In a move that sees it abandon its in-house IPTV product development, Canadian communications and media company Rogers Communications has agreed a long-term strategic partnership with US cable MSO Comcast to bring Rogers customers a best-in-class video experience by deploying Comcast’s X1 IP-based video platform. This agreement builds on Rogers’ Internet leadership and furthers its strategy to deliver all-IP services in the home.
“This partnership is great news for our customers,” said Alan Horn, Chairman and interim CEO, Rogers Communications. “We’re bringing our customers a world-class IPTV service with the most advanced features available in the market today. On top of that, our customers will be future-proofed thanks to Comcast’s innovative and robust product roadmap.”
Earlier in 2016, Rogers became the first major company in Canada to offer gigabit Internet service to all of its customers. Its new IPTV service will ride on this advanced Internet network.
Rogers expects to launch the service in early 2018. In the interim, Rogers customers will continue to see further enhancements throughout the year to the existing TV platform, including more 4K content and 4K PVR. Rogers expects to see continued positive trajectory in its cable business driven by the strength of what it describes as its “superior” Internet service.

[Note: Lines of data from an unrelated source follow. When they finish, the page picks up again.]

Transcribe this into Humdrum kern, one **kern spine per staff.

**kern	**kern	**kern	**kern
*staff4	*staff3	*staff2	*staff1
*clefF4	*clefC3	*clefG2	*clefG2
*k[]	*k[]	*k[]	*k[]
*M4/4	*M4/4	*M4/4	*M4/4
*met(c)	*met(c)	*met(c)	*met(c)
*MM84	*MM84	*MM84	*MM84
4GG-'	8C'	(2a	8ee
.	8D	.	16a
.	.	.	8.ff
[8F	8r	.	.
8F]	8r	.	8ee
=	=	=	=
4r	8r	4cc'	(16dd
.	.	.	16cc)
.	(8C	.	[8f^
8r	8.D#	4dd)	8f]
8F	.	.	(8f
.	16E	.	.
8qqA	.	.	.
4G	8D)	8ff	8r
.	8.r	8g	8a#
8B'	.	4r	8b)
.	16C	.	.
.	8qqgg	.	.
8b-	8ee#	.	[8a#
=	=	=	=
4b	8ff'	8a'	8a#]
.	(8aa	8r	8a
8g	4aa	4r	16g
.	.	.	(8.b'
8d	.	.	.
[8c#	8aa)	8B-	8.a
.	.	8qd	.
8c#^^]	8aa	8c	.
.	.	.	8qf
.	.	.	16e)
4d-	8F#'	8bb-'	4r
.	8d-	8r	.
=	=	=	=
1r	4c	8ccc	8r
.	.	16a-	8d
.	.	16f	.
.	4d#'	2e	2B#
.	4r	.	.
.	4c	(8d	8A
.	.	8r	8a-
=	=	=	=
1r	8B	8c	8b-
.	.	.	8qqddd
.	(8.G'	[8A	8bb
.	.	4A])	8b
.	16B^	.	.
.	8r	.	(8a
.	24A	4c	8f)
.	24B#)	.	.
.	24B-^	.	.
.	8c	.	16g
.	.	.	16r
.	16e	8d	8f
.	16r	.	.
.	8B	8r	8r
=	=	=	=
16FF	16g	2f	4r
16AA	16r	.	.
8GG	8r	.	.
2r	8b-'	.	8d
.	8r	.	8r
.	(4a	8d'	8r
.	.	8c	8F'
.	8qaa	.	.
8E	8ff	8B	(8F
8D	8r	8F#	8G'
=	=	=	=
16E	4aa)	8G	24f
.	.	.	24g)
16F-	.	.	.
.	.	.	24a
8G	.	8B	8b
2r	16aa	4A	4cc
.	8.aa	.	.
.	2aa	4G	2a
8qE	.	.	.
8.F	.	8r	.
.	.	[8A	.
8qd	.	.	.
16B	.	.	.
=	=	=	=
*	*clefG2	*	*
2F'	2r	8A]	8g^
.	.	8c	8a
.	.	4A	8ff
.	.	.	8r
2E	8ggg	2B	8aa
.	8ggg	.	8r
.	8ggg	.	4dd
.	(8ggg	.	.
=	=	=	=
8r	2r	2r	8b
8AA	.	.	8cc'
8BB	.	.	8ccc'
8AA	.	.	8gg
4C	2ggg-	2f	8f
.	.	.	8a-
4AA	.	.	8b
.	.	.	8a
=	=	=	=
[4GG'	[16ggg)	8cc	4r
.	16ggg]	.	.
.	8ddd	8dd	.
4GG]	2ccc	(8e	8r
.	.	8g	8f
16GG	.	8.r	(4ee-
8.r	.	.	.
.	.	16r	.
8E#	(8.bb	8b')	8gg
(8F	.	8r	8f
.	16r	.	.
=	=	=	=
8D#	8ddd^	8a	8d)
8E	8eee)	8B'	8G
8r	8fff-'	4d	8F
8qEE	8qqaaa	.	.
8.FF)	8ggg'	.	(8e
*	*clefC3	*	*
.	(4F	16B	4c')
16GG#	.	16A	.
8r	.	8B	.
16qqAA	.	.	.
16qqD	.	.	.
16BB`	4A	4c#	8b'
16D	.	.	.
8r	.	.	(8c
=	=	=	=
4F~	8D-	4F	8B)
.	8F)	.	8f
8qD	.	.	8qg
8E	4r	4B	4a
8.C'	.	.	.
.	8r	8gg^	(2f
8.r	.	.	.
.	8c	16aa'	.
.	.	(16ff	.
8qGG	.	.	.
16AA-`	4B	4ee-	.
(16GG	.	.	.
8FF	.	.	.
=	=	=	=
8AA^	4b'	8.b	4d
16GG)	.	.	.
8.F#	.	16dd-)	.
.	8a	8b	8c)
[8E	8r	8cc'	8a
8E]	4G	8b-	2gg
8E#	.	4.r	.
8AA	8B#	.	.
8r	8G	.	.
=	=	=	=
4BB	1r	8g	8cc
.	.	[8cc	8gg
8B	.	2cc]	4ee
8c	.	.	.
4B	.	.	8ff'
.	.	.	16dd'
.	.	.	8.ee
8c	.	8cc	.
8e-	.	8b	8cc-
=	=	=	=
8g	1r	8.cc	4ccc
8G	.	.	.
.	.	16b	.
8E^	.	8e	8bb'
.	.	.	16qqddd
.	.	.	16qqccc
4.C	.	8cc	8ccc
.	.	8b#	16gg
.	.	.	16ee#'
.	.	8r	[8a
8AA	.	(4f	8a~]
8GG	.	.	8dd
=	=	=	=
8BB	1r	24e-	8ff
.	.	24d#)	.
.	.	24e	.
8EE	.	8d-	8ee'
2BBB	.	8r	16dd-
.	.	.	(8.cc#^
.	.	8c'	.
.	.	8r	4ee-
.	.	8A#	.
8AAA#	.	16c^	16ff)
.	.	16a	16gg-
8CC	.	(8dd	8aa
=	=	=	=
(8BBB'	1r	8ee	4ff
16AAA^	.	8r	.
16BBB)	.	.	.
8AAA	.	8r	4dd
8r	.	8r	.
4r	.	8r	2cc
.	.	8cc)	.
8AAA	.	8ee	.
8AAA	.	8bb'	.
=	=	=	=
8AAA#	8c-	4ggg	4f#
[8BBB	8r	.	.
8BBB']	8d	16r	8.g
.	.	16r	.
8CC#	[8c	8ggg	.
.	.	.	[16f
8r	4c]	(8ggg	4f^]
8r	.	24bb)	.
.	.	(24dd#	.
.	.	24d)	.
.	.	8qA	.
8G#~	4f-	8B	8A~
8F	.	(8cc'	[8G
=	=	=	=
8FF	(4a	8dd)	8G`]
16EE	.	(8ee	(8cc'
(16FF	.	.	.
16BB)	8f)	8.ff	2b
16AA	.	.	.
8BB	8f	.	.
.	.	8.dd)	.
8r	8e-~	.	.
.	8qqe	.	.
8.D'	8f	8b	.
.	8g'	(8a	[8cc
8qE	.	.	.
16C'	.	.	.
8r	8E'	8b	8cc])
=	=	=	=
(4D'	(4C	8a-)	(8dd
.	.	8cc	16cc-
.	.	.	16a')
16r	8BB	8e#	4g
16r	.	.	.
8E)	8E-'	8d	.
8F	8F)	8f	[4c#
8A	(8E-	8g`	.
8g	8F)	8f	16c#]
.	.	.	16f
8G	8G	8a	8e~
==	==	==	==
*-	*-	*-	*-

“We’ve seen growing desire of other operators to leverage the industry-leading innovations we’ve created at Comcast,” said Neil Smit, President and Chief Executive Officer, Comcast Cable. “Comcast is excited to bring the experiences of the award-winning X1 platform to Rogers’ customers in Canada.”
Rogers decided to move to a hosted platform to ensure it has access to the scale and technical roadmap needed to meet the ongoing pace of IPTV innovation. In addition, Rogers customers will benefit from the substantial research and development investments Comcast has made to date and the company’s continuing commitment to innovation. As a result, Rogers will discontinue any further investment in the IPTV product it was developing and expects to take a pre-tax non-cash asset impairment charge in the range of C$475-$525 million in its fourth quarter ending December 31, 2016.